Conjunto de datos
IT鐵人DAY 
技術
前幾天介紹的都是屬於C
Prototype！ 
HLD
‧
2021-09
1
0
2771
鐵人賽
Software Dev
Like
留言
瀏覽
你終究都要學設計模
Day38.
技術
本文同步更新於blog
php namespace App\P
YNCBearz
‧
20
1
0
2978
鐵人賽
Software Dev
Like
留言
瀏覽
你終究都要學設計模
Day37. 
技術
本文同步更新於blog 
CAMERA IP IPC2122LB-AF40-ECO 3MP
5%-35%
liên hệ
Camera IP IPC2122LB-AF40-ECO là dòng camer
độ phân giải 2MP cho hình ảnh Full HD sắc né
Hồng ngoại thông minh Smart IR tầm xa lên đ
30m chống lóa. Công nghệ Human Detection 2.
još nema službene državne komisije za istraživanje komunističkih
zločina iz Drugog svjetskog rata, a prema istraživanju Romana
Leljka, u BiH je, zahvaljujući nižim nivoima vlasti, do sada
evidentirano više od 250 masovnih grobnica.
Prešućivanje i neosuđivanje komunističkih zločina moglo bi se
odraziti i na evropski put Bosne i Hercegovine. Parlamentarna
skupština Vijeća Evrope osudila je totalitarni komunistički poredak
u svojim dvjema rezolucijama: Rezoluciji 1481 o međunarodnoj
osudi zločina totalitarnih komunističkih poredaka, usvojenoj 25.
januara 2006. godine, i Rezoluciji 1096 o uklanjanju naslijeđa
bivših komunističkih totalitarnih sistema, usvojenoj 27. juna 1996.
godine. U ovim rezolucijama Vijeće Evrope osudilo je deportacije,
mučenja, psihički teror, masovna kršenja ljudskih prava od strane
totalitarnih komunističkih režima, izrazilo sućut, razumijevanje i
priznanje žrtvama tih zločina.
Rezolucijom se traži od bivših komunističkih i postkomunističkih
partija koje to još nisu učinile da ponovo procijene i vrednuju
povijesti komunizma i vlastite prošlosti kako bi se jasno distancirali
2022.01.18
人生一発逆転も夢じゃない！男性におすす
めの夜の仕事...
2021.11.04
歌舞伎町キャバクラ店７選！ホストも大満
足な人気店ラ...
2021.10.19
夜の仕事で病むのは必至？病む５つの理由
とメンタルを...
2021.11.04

Tarea a resolver
Por favor, copia todas estas líneas sin cambiar ni un carácter.

Respuesta esperada
IT鐵人DAY 
技術
前幾天介紹的都是屬於C
Prototype！ 
HLD
‧
2021-09
1
0
2771
鐵人賽
Software Dev
Like
留言
瀏覽
你終究都要學設計模
Day38.
技術
本文同步更新於blog
php namespace App\P
YNCBearz
‧
20
1
0
2978
鐵人賽
Software Dev
Like
留言
瀏覽
你終究都要學設計模
Day37. 
技術
本文同步更新於blog 
CAMERA IP IPC2122LB-AF40-ECO 3MP
5%-35%
liên hệ
Camera IP IPC2122LB-AF40-ECO là dòng camer
độ phân giải 2MP cho hình ảnh Full HD sắc né
Hồng ngoại thông minh Smart IR tầm xa lên đ
30m chống lóa. Công nghệ Human Detection 2.
još nema službene državne komisije za istraživanje komunističkih
zločina iz Drugog svjetskog rata, a prema istraživanju Romana
Leljka, u BiH je, zahvaljujući nižim nivoima vlasti, do sada
evidentirano više od 250 masovnih grobnica.
Prešućivanje i neosuđivanje komunističkih zločina moglo bi se
odraziti i na evropski put Bosne i Hercegovine. Parlamentarna
skupština Vijeća Evrope osudila je totalitarni komunistički poredak
u svojim dvjema rezolucijama: Rezoluciji 1481 o međunarodnoj
osudi zločina totalitarnih komunističkih poredaka, usvojenoj 25.
januara 2006. godine, i Rezoluciji 1096 o uklanjanju naslijeđa
bivših komunističkih totalitarnih sistema, usvojenoj 27. juna 1996.
godine. U ovim rezolucijama Vijeće Evrope osudilo je deportacije,
mučenja, psihički teror, masovna kršenja ljudskih prava od strane
totalitarnih komunističkih režima, izrazilo sućut, razumijevanje i
priznanje žrtvama tih zločina.
Rezolucijom se traži od bivših komunističkih i postkomunističkih
partija koje to još nisu učinile da ponovo procijene i vrednuju
povijesti komunizma i vlastite prošlosti kako bi se jasno distancirali
2022.01.18
人生一発逆転も夢じゃない！男性におすす
めの夜の仕事...
2021.11.04
歌舞伎町キャバクラ店７選！ホストも大満
足な人気店ラ...
2021.10.19
夜の仕事で病むのは必至？病む５つの理由
とメンタルを...
2021.11.04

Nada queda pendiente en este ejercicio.